Monday, October 17, 2011

CHARLES JOHNSON TALKS ABOUT RUDOLPH BYRD

E. Ethelbert Miller asks: "When did you first meet Rudolph Byrd?  How did the idea for doing the book, I CALL MYSELF AN ARTIST begin?  Did you ever think of expanding the opening essay " I Call Myself An Artist" into a memoir?"
 
 
To be honest, my working relationship with Dr. Rudolph Byrd stretches back so far in time that I cannot exactly recall when or where we first met. Whenever that was, he would have been a young man then, a former student of Ellison scholar and novelist John Callahan dreaming of the contributions he wished to make to (black) American scholarship and pedagogy. Now, in 2011, I believe we can say enthusiastically that he not only surpassed his youthful promise but distinguished himself brilliantly as one of our finest, and hardest working black literature scholars today, a man whose unselfish contributions have created so much for others to build upon for the rest of the 21st century and beyond. 
 
 
Personally, I owe Dr. Byrd a very great deal. The book collecting my non-fiction entitled I Call Myself An Artist was entirely his idea. (And, no, I've never thought of expanding the autobiographical essay in that book, originally written for Gale Research, because I get bored writing about myself; I even took a pass a few years ago when Gale Research inquired if I wanted to extend that essay from 1990 to the present.) I have written a few prefaces and introductions for his books. The idea for the Charles Johnson Society at the American Literature Association was originally his.
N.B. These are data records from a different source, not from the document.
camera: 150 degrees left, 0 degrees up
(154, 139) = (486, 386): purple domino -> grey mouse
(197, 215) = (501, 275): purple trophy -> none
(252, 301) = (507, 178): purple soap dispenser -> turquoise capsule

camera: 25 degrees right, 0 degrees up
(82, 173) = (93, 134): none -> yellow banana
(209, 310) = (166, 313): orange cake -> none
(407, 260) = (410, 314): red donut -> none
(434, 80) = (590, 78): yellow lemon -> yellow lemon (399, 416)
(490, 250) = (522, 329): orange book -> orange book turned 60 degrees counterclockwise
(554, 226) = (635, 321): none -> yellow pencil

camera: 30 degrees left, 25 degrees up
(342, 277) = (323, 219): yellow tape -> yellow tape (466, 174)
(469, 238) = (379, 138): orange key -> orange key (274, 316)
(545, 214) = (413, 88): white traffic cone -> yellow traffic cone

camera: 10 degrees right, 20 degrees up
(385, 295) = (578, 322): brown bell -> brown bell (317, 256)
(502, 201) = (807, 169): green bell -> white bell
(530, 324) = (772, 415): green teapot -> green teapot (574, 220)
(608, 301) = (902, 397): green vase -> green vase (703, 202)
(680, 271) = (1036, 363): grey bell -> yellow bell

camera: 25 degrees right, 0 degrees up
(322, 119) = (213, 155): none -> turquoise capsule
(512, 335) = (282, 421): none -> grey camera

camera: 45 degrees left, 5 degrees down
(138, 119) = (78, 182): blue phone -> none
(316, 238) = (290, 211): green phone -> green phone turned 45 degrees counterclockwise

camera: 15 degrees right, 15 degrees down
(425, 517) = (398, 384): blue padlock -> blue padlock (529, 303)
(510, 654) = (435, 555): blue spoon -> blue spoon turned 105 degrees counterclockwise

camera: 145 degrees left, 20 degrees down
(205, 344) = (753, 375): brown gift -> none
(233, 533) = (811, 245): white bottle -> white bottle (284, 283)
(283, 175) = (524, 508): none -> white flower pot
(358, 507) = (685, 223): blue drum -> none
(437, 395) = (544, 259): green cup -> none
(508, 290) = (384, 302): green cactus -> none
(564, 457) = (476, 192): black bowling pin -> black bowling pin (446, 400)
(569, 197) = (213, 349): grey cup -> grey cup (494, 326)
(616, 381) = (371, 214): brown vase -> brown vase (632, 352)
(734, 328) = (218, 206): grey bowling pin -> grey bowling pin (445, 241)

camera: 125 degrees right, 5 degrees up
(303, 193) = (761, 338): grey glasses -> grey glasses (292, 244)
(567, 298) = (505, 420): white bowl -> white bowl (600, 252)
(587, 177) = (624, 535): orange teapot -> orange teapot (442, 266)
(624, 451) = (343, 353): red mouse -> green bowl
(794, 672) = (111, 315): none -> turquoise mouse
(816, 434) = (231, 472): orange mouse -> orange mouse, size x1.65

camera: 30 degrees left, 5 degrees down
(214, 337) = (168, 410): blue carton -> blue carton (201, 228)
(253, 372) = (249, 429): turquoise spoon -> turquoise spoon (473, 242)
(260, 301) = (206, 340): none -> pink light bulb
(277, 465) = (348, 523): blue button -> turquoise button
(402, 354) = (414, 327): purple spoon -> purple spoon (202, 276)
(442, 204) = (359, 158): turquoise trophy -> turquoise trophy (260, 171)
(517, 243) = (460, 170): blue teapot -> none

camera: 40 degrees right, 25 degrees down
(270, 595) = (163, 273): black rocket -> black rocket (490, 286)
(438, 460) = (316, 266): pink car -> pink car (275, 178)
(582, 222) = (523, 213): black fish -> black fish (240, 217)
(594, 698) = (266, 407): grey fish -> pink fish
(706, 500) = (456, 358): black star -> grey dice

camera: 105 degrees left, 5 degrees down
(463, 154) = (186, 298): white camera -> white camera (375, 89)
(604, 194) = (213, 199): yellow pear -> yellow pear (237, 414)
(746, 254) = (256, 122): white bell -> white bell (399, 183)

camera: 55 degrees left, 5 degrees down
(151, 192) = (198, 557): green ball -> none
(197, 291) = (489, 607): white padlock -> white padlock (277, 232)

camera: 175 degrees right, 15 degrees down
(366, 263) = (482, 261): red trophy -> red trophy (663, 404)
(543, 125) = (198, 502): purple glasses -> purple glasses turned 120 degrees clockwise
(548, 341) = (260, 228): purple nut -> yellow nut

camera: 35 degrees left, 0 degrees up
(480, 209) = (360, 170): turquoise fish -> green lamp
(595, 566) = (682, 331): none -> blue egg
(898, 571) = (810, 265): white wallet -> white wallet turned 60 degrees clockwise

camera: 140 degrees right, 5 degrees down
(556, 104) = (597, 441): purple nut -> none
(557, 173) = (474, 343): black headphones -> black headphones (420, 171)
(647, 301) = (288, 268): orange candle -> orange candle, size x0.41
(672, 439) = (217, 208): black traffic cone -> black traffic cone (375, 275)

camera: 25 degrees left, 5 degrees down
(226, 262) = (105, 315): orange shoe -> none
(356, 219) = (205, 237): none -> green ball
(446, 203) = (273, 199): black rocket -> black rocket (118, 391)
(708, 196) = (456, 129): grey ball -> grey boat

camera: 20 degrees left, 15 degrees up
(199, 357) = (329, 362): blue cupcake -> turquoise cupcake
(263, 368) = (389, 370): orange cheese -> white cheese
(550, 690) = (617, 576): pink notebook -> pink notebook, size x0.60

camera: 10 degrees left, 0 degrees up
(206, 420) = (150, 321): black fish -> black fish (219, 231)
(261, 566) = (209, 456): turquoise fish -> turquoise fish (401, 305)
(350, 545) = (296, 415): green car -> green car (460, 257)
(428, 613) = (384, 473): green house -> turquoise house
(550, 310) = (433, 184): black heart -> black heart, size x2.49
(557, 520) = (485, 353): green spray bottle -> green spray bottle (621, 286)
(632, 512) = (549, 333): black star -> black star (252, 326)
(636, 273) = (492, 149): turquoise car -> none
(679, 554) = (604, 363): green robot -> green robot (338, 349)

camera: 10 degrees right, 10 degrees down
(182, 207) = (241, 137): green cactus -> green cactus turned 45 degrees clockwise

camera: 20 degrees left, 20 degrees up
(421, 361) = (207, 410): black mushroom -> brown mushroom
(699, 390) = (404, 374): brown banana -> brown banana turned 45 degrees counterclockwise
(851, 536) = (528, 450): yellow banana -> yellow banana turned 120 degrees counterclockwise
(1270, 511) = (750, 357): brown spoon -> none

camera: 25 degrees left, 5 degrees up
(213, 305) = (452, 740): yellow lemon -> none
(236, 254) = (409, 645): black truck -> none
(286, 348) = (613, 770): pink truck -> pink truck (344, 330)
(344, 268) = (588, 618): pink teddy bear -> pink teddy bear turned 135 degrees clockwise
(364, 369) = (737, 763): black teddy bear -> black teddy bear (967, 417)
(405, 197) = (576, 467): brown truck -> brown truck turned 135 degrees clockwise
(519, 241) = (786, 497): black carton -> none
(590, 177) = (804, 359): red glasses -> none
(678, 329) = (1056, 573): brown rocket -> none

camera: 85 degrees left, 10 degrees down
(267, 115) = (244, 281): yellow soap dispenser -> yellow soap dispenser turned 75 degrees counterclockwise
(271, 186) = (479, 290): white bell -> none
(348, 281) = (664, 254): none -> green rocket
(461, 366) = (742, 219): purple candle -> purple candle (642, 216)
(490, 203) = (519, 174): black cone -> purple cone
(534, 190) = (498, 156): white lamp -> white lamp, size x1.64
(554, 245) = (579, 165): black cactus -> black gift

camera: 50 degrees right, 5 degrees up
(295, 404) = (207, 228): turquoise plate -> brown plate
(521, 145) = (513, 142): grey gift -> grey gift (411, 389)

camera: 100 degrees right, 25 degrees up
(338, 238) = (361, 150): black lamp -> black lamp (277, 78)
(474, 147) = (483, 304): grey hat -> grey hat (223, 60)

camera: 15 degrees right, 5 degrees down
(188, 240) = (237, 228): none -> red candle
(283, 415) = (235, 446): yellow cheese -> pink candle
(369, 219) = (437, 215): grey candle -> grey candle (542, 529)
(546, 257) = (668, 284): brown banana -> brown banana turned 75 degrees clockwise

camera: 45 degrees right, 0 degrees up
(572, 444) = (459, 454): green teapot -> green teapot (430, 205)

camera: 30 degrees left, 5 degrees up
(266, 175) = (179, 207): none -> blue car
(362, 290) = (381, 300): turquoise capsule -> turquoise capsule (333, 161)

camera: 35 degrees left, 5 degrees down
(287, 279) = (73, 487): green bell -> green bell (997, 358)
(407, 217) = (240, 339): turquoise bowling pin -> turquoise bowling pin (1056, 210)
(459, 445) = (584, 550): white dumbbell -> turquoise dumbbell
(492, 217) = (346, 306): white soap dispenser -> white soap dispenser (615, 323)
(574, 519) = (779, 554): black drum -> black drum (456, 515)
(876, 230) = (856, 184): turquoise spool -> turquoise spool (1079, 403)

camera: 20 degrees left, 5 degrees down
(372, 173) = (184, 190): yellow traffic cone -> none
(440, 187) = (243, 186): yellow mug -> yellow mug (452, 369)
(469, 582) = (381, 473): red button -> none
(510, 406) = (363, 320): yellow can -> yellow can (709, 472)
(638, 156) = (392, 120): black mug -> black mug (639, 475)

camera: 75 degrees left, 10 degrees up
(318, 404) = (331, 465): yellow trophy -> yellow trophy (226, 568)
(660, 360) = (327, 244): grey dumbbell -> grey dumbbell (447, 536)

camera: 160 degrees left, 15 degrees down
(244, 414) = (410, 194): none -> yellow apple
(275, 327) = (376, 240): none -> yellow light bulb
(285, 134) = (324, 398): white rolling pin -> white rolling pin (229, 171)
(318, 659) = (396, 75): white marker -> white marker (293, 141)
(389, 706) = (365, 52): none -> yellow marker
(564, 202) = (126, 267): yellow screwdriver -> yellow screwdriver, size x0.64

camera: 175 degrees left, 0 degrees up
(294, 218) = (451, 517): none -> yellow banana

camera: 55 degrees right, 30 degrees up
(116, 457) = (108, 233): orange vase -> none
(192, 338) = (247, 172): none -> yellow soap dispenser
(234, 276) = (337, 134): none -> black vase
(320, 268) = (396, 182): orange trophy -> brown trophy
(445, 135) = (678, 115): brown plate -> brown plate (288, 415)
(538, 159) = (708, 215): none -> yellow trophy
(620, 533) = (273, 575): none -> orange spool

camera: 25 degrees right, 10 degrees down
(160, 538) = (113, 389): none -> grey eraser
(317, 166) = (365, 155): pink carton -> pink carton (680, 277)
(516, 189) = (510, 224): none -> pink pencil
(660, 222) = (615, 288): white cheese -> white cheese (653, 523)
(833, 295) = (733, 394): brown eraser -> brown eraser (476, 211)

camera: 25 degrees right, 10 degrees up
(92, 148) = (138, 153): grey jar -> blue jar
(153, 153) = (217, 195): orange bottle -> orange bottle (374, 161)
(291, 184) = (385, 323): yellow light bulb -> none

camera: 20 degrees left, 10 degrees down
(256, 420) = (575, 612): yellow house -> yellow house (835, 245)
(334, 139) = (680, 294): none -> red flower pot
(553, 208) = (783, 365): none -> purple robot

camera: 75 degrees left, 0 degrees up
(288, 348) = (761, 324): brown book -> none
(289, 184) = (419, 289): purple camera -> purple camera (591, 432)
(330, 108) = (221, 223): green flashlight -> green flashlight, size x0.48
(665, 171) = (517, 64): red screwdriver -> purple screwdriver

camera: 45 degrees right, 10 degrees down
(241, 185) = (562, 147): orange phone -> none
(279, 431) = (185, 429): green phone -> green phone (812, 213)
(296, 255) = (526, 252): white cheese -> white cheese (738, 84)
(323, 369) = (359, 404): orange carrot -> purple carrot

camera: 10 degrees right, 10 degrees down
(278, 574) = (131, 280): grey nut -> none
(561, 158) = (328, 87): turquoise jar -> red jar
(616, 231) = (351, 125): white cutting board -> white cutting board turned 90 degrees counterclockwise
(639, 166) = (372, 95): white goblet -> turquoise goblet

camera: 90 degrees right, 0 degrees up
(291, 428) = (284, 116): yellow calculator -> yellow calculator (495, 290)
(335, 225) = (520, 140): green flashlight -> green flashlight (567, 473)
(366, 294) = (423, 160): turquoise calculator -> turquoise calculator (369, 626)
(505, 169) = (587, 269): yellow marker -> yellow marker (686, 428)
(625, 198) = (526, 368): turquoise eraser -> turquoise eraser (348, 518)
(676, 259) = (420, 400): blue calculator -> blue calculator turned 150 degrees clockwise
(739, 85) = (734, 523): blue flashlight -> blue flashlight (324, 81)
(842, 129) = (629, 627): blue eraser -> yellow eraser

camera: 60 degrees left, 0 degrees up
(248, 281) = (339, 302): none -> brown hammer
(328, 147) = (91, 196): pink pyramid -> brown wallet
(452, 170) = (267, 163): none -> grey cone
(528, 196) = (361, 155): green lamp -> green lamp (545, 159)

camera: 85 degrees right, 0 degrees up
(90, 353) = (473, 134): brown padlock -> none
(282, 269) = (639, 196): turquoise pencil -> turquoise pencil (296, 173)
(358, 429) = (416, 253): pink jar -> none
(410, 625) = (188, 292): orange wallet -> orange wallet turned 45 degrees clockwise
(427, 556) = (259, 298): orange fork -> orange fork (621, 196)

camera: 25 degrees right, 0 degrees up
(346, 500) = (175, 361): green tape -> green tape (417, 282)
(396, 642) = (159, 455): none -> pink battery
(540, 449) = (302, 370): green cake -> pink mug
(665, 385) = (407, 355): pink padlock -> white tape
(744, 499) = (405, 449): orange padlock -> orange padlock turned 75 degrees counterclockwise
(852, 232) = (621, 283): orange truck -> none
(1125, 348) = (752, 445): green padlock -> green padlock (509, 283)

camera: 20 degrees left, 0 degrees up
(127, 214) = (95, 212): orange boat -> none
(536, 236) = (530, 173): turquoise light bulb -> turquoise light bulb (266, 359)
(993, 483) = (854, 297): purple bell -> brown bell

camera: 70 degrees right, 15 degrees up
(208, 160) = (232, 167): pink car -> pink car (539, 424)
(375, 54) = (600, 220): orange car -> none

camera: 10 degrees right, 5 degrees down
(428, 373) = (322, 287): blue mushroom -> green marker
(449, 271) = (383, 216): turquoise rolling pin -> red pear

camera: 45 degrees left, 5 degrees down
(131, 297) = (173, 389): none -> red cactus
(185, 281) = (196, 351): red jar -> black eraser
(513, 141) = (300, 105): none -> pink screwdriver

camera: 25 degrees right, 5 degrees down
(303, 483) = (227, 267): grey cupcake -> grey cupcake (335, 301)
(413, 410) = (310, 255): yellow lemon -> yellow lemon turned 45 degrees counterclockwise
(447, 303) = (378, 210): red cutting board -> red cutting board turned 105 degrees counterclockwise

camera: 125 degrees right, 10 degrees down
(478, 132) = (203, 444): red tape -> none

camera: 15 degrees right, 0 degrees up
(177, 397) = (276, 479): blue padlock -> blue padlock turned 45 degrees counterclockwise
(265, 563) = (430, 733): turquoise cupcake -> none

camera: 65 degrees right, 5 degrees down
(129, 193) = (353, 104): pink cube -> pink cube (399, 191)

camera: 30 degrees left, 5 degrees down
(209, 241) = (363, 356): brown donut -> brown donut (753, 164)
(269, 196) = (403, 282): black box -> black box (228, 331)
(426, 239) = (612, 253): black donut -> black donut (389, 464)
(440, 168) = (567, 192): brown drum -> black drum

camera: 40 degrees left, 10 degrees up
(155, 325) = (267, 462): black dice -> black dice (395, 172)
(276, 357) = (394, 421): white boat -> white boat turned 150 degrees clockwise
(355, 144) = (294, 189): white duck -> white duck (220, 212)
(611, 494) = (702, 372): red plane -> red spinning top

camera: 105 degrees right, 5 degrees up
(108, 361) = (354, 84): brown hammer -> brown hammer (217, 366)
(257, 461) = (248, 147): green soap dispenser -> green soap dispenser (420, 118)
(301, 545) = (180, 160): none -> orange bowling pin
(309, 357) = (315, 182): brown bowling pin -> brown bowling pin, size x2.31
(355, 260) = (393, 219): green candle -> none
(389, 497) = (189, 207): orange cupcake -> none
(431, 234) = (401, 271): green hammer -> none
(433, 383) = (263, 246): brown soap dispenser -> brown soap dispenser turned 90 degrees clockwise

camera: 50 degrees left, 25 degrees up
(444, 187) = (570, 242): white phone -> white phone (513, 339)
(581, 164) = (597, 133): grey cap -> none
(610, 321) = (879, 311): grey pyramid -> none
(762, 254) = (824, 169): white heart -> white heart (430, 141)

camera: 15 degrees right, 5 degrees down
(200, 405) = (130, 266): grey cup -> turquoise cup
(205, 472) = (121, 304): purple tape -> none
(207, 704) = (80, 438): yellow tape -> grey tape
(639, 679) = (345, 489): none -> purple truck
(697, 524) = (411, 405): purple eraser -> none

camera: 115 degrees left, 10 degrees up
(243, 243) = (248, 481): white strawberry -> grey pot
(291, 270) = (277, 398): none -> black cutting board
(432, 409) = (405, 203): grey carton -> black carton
I fondly remember his being present in Washington D.C. at the unveiling ceremony for international stamps (Ghana and Uganda) honoring 12 black American writers of the 20th century (Maya Angelou, Alex Haley, myself, Richard Wright, Toni Cade Bambara, Henry Louis Gates Jr., Rita Dove, Mari Evans, Sterling Brown, June Jordan, Stephen Henderson, and Zora Neale Hurston), an inspired project conceived and made possible by the poet and arts activist E. Ethelbert Miller. And I remember, too, his being present when his alma mater Lewis and Clark College gave me a Doctor of Humane Letters degree in 2006.
 
 
Sitting in front of me on my desk are several of the books he wrote and edited: Essentials: Timeless Truths for Living in Today's World by Jean Toomer (Hill Street Press, 1999); Jean Toomer's Years With Gurdjieff: Portrait of An Artist 1923-1936 (University of Georgia Press, 1990); Cane by Jean Toomer, edited by Rudolph Byrd and Henry Louis Gates Jr. (Norton Critical Edition, 2011); Charles Johnson's Novels: Writing the American Palimpsest (Indiana University Press, 2005); I Call Myself an Artist: Writings by and about Charles Johnson (Indiana University Press, 1999); and The Essential Writings of James Weldon Johnson (The Modern Library, 2008).
 
 
 At Emory University, Dr. Byrd is the founding director of the James Weldon Johnson Institute. I.e., he has well understood both the importance of doing original, needed scholarship and the imperative of institution building: creating organizations that will transcend our individual flicker-flash passage through this life, that are a gift to present and future scholars to whom he will one day pass the torch of intellectual excellence, personal courage, and selfless service. Over the last couple of decades, I have known Dr. Byrd to be not only a scholar of the highest critical and moral standards but also a true gentleman always ready to support the work of his students and colleagues. He has enriched many, many lives (mine included), through his research and publications, his dedication to teaching, and especially by the outstanding "content of his character," as Martin Luther King Jr. might put it. Working with him has been one of the great privileges and pleasures of my life. He has truly fought the good fight as a black man of ideas and letters, and through his example inspires all who know him.
 
          Thank you, Rudolph. Thank you from all of us.
 

1 comment:

  1. As a Johnson scholar, I can attest to the importance of Byrd's work, and his use of Bakhtin's concepts of "heteroglossia" and "the dialogic imagination" as ways to grasp the complexity of Johnson's thought (in his 2005 study of CJ's novels) has always struck me as quite insightful. The new edition of Cane is also superb--a model for a great scholarly edition (and implies further the rich connections between Toomer and Johnson, I might add).